Evolution and Migration of Lithium-Deficient Phases during Electrochemical Delithiation of Large Single Crystals of LiFePO4

In a lithium ion battery, lithiation and delithiation of active materials occur during charging and discharging, and diffusion of Li (or Li vacancy) and related phase transformation in the active material greatly affect battery performance. Evolution and migration of Li-deficient phases at surfaces of single crystals of LiFePO4 (2 × 3 × 6 mm in size) during electrochemical delithiation were studied by using Raman microscopy and in situ wide-view scanning Raman spectroscopy. Domains of phases with Li vacancies (LV phases) of a few micrometers or less in sizes formed in the LiFePO4 (LFP) phase during delithiation at a low potential of 4 V vs Li/Li+, and LV phases migrated at a rate corresponding to Li diffusivity of 3 × 10–9 cm2/s. In contrast, at a high potential of 4.5 V, an FePO4 (FP) phase grew in addition to the LV phase, and the rates of growth of the FP phase and migration of LV phases were characterized by quite different Li diffusivities of 1.4 × 10–11 cm2/s and close to 10–7 cm2/s, respectively.

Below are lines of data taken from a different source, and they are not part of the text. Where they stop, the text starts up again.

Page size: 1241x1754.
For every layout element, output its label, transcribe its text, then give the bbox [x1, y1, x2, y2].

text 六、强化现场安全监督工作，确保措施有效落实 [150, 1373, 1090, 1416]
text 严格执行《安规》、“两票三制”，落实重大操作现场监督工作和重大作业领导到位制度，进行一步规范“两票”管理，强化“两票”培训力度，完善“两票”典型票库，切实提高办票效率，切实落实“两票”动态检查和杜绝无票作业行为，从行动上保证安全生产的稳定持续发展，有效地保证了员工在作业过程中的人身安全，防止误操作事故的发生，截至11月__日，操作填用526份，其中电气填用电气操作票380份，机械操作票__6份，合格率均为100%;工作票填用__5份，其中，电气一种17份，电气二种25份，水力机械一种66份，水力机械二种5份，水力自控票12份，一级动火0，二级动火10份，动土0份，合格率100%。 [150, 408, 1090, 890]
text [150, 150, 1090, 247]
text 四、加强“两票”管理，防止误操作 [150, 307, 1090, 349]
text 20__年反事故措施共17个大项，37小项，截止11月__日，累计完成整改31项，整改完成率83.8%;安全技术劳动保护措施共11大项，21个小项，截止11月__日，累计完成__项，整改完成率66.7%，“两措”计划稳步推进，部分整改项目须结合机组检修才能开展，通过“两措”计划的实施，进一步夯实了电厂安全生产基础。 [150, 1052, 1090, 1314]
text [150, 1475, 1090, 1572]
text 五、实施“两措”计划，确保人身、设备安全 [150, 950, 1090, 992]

The very different rates suggest mechanisms for diffusion strongly coupled to phase mixing/separation kinetics depending on the concentration of Li, which provides implications for the development of superior active materials for high-performance batteries. Such phenomena probably extend to other phase-separating battery materials. This work demonstrates a unique method for in situ observation of phases with dilute vacancies and their large-scale migration.